About two weeks ago on a quick walk with a dog (in the middle of a work day) I saw another man smoking pipe in my hood. Unlike most walks, this time I did not smoke my pipe ( had to get back to my spreadsheets quickly after doggy business was done). I also did not really feel like stepping out of my way to bother another fellow pipe smoker, and was in a little bit of a hurry, so I only stared at him from a distance for half a minute or so, and continued on my way. However, that feeling of “I am not alone here” completely filled me inside. Finally, I saw someone who appreciated this diappearing practice. After all, meeting another pipe smoker in the city (Greater Toronto Area) is an extremely rare event in my experience (never happened to me ever before). I knew, though, that eventually, if he was local, I would run into him again, at some point in time. That happened about a week later (last week), on one of the evenings as I was taking Alfa (our Belgian malinois) for her night walk, I saw that same guy giving a charing light to his pipe across the street. The streets were empty, but he was right on my usual path; we walk there with the dog almost every night. So I crossed and greeted him by raising my pipe and saying “Its so rare to see another pipe smoker!” He mumbled something undistinguishable and not in a friendly tone as he was trying to lite the pipe. Immediately it became clear to me that he was not as excited about seeing
another pipe smoker as I was. I wished him happy lunting and off we went.

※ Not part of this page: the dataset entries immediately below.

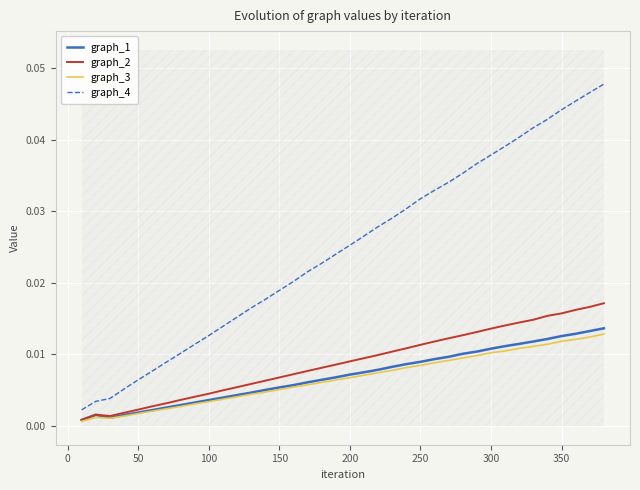

How many lines are shown in the chart?

4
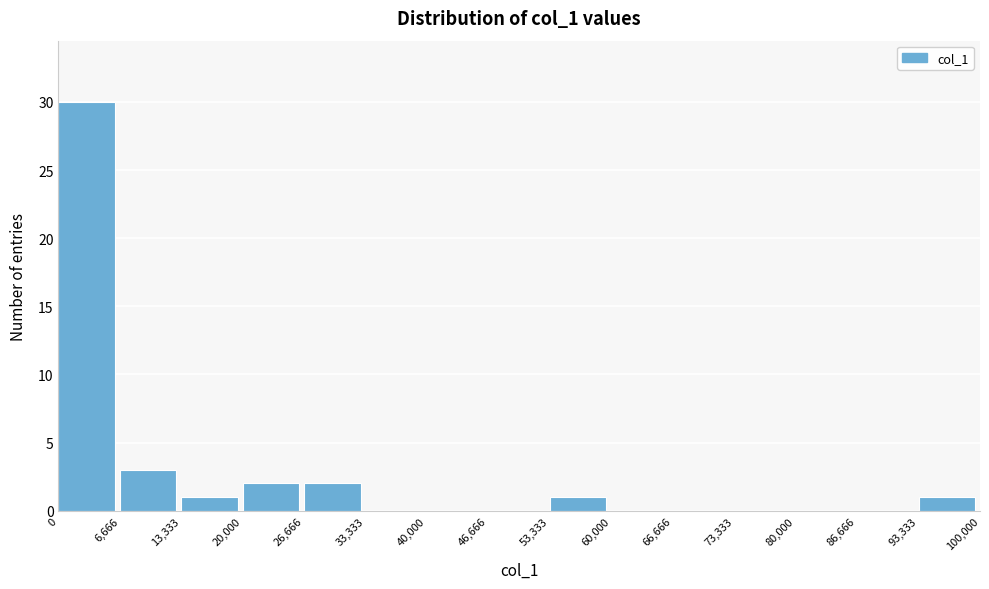

How tall is the bar that spans 0 to 6,666 on the x-axis? The values are not printed on the chart, so give them approximately, as read against the axis.

30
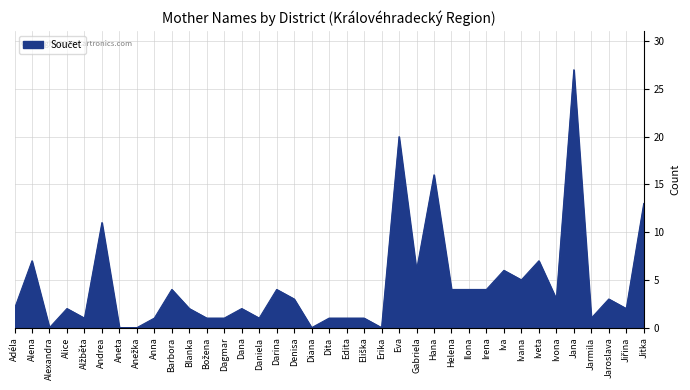

At which label is the value closest to 13?

Jitka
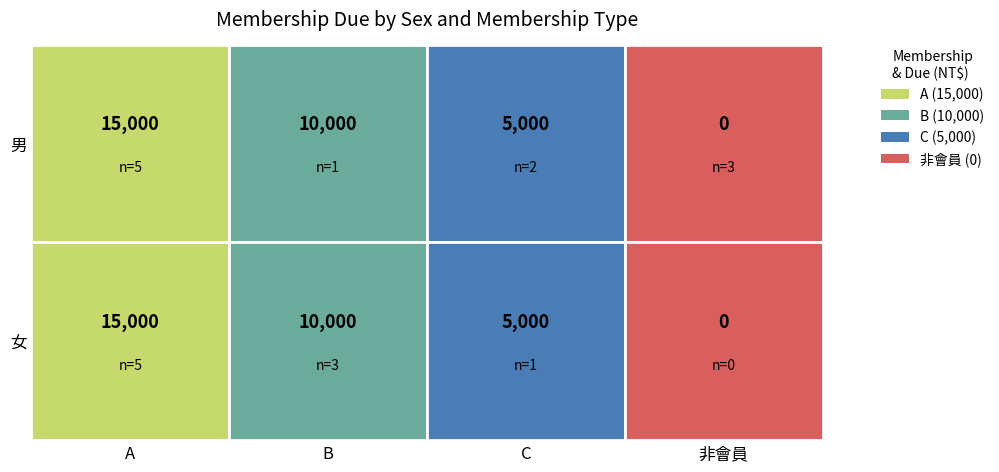

At how many categories does at least one series exceed 14160?

1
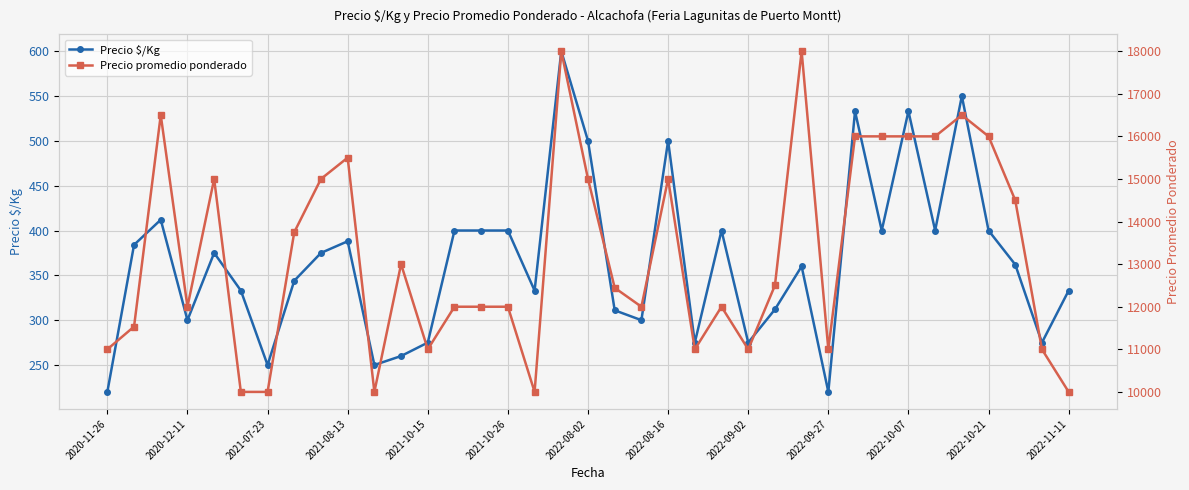

At which category does Precio $/Kg reach its first local valley?

2020-12-11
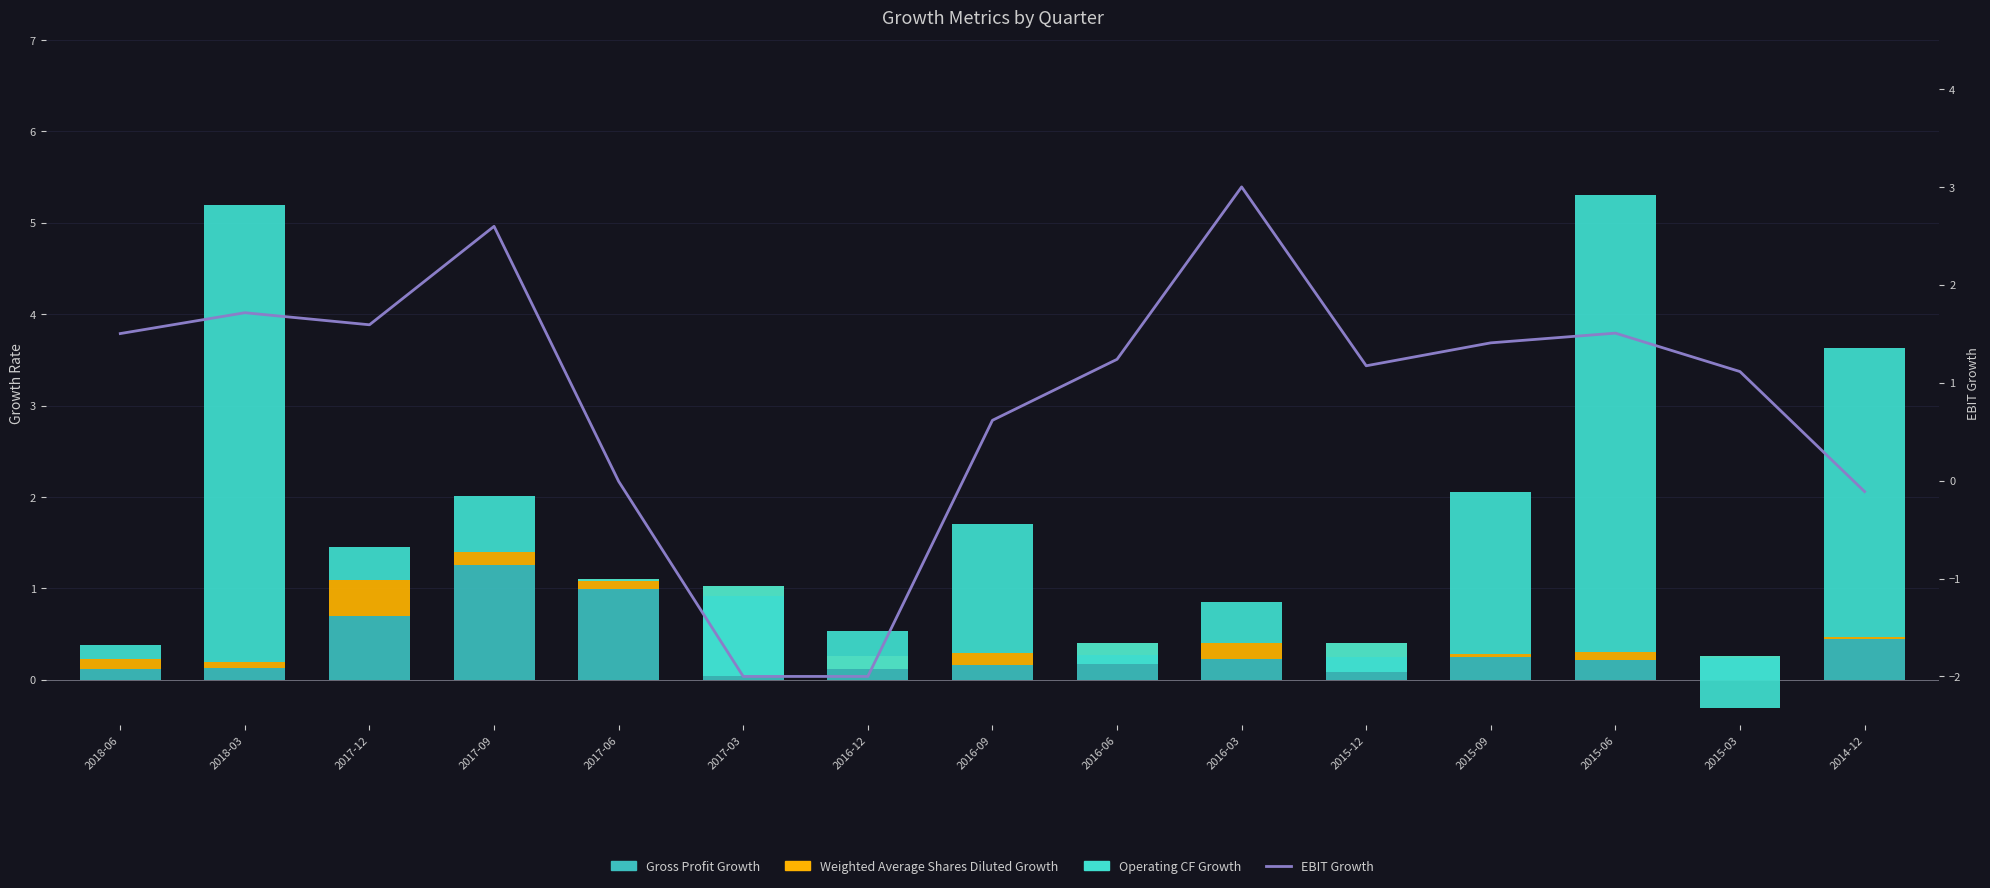

What is the label of the 11th bar from the right?

2017-06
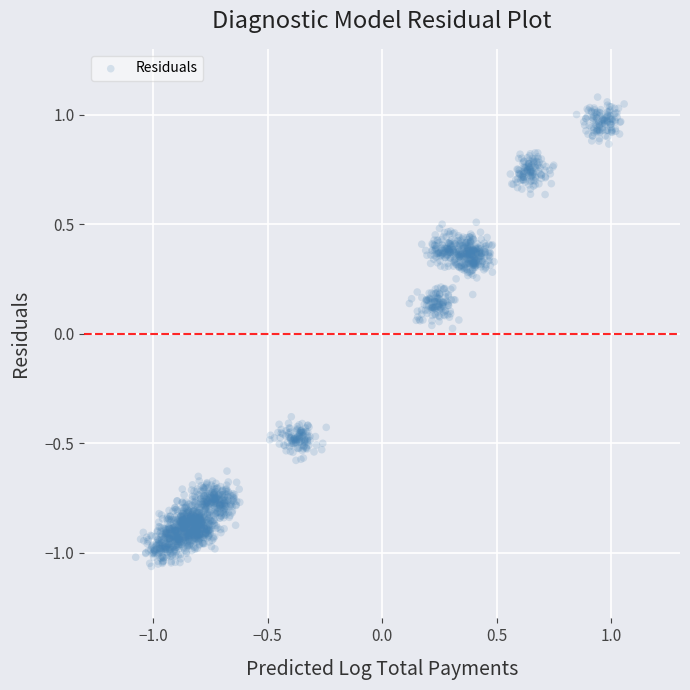

What is the range of X values (max minus min)?

2.1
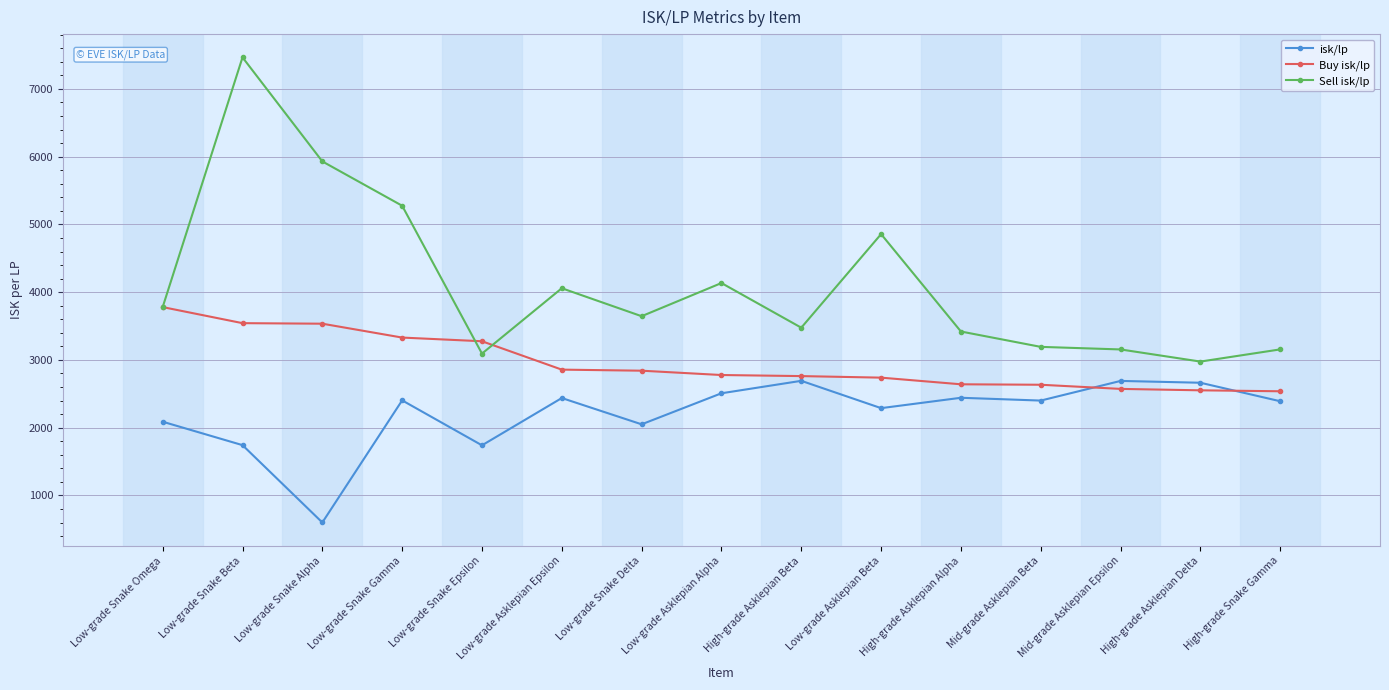

What is the greatest value displayed?

7464.7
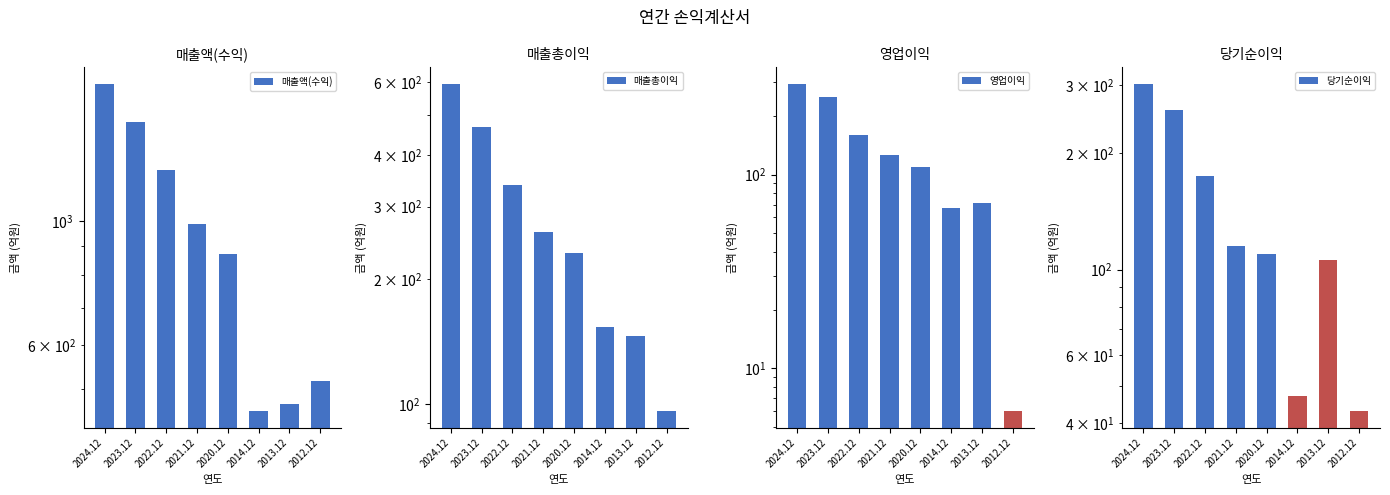

Does the chart contain any negative values?

No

Oh, well! Now, that I read the common attitudes and suggested etiquette
rules, I think I understand why he seemed to be so grumpy in his response.
But, frankly, whatever! I just was excited about such a rare encounter and wanted to be friendly...
I often smoke pipe when I walk my dog, and walking a dog makes interaction with by passers or other dog owners inevitable since many people own dogs in our neighbourhood. Hence, being not social (or anti-social) while I smoke my pipe on a dog-walk is typically not an option, unless its a late hour and the streets are empty. I would prefer to not talk to others while I smoke, but people wanting to pet the dog or interactions with other dogs, make it impossible. Together, though, a pipe in the teeth and earbuds in the ears often help but even this combo does not always deter others from starting a conversation with me. Oh well, being an asshole and just ignoring people is not a choice I want to make. So, this whole etiquette thing is subject to the social context, big time. As it has already been suggested here, I neither expect others to know my personal preferences for interaction , nor I expect them to know the etiquette of the pipe smoking “brotherhood”, especially if all they know about it is that their grandpa used to do that.
Sometimes its nice to have rules but sometimes it is just as nice to say, f*** the rules, I do what works!